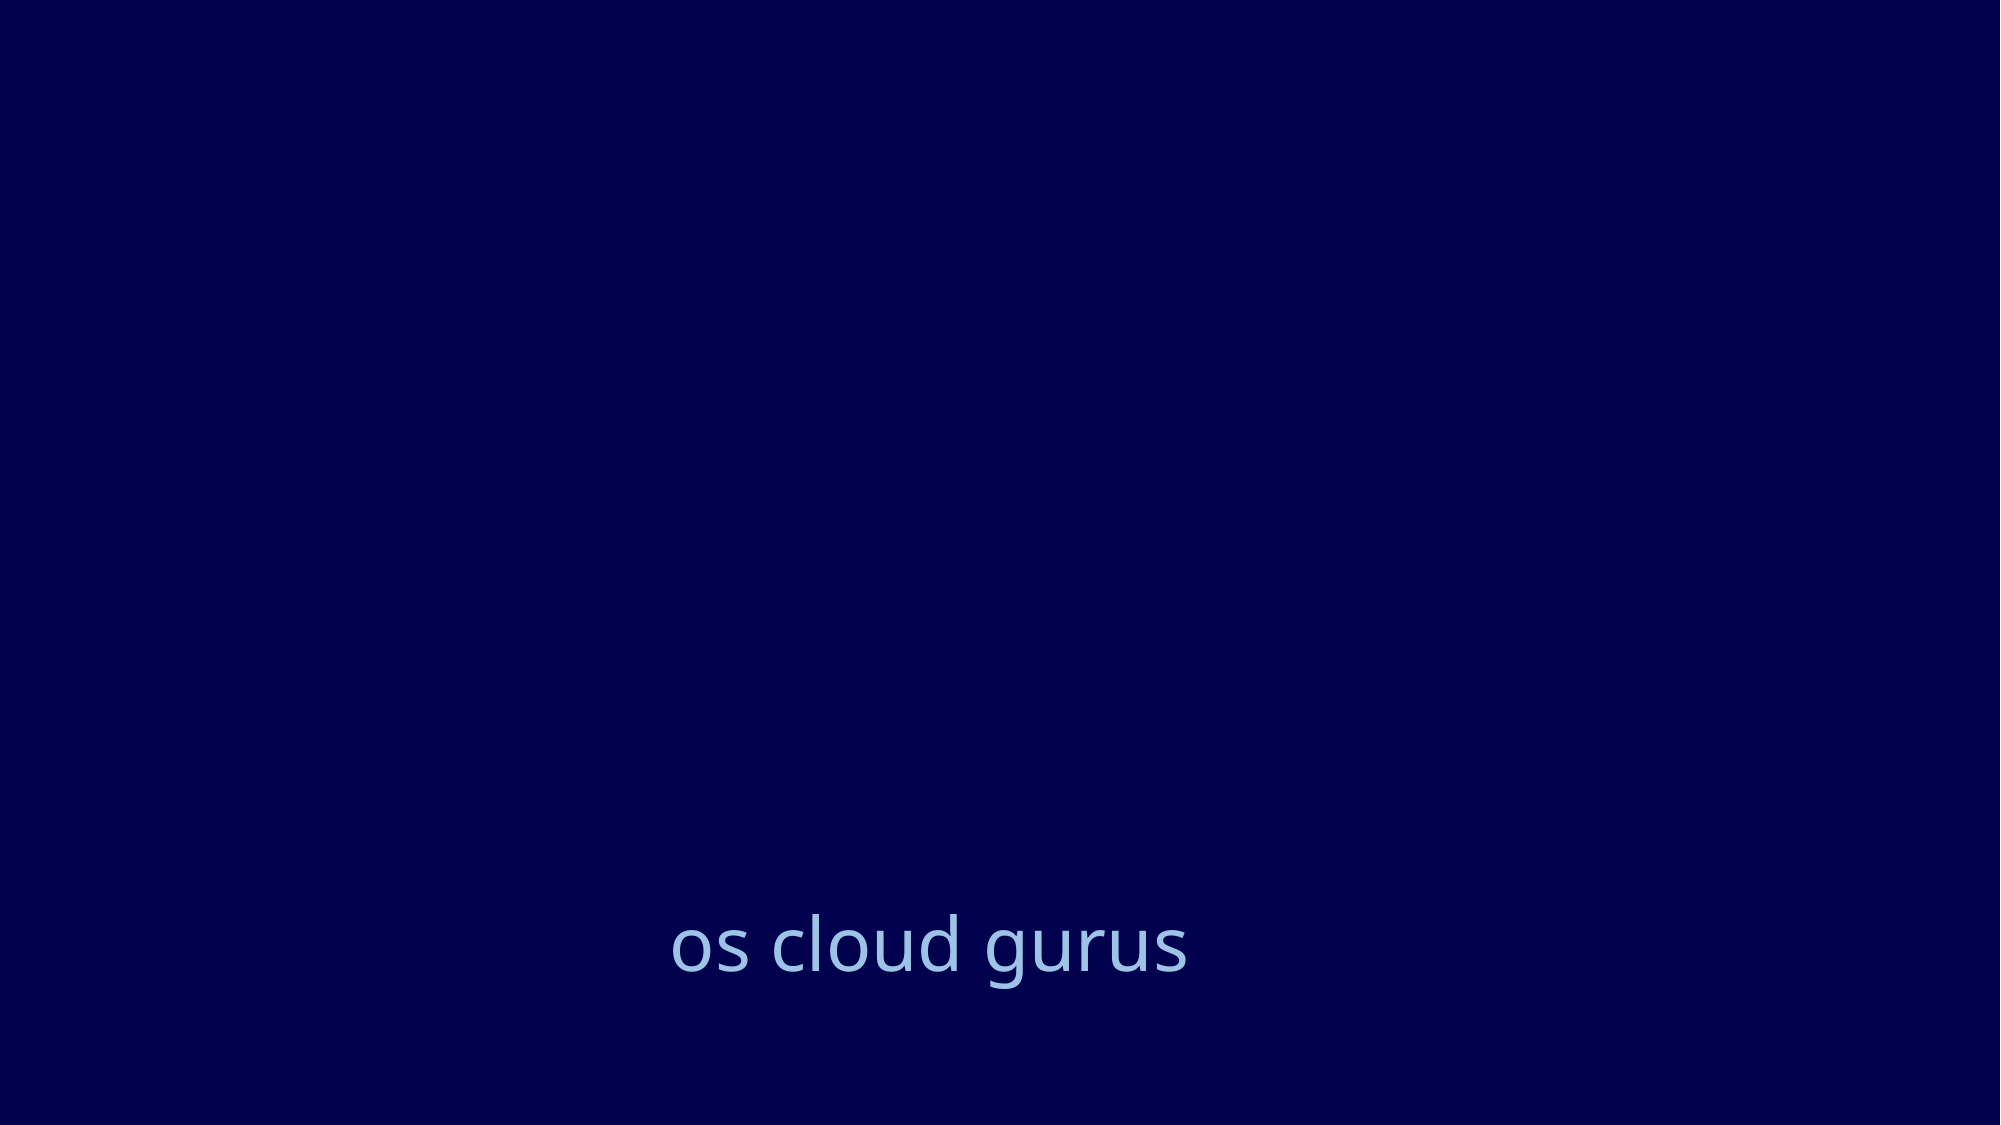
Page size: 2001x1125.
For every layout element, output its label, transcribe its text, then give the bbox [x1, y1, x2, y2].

list os cloud gurus [186, 899, 1673, 1125]
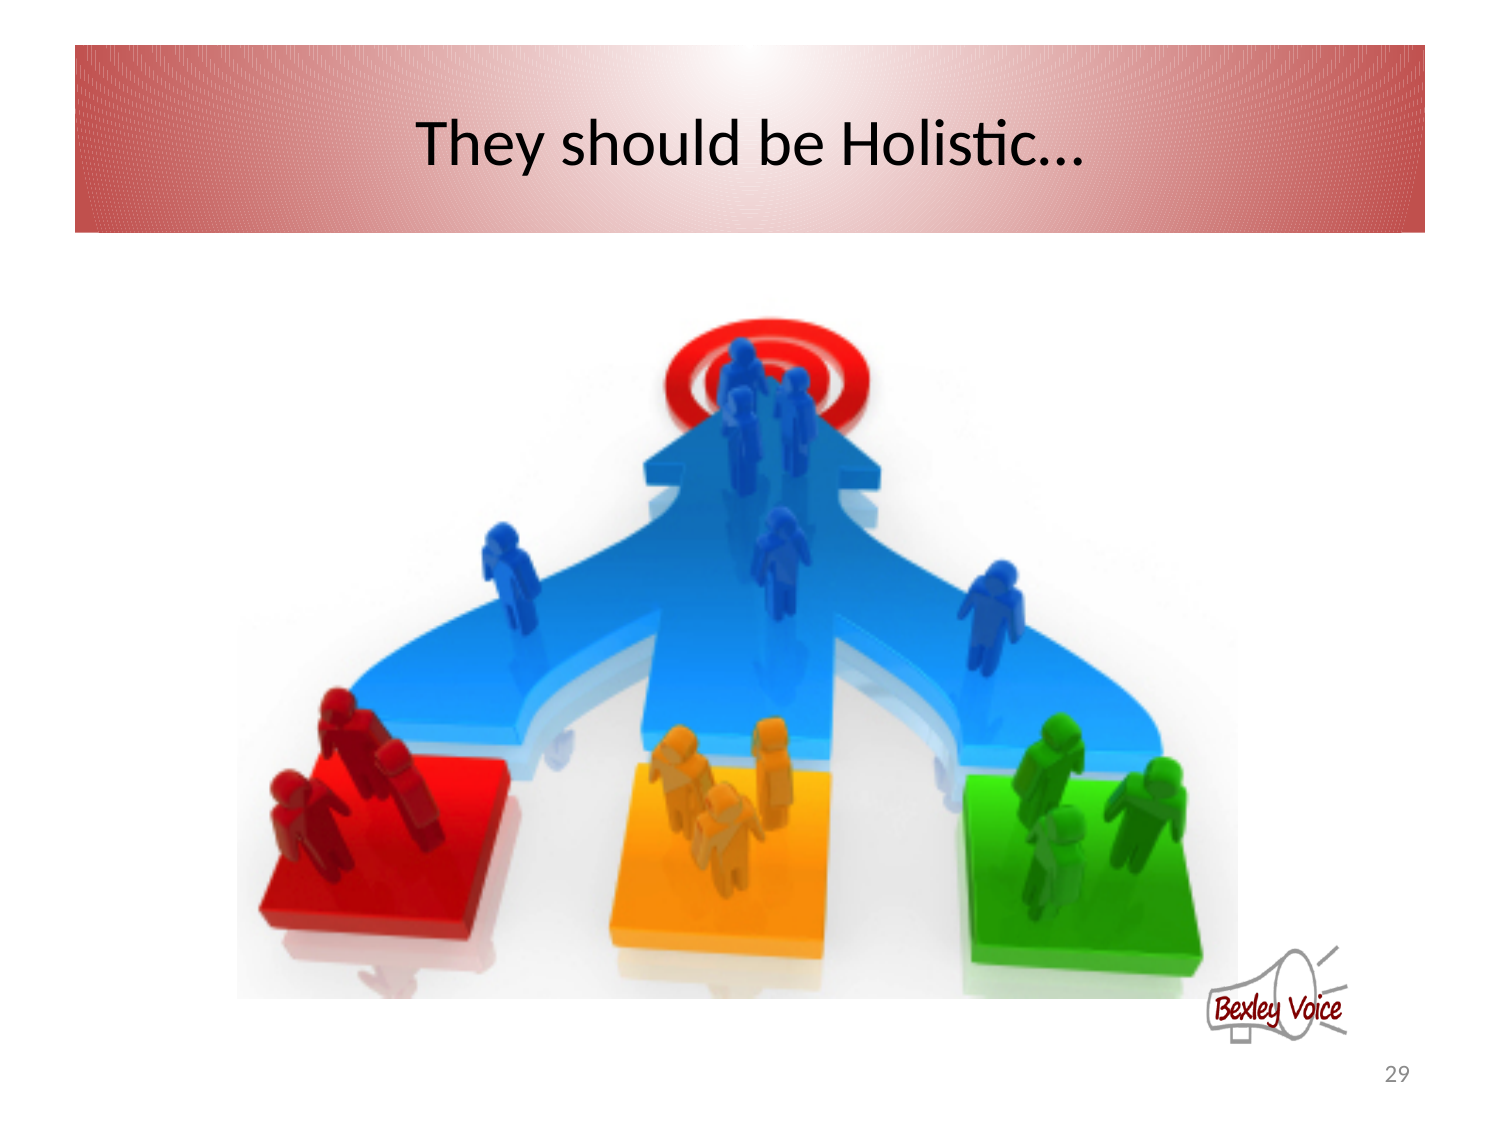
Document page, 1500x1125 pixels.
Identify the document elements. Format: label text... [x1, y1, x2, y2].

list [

» **Job item**
Return the listing above unchanged, apart from dropping its pictures.

» **Reply**
Page size: 2001x1125.
For every layout element, output its label, transcribe its text, then give the bbox [x1, y1, x2, y2].

list os cloud gurus [186, 899, 1673, 1125]
Document page, 1500x1125 pixels.
Identify the document elements. Format: label text... [x1, y1, x2, y2].

list [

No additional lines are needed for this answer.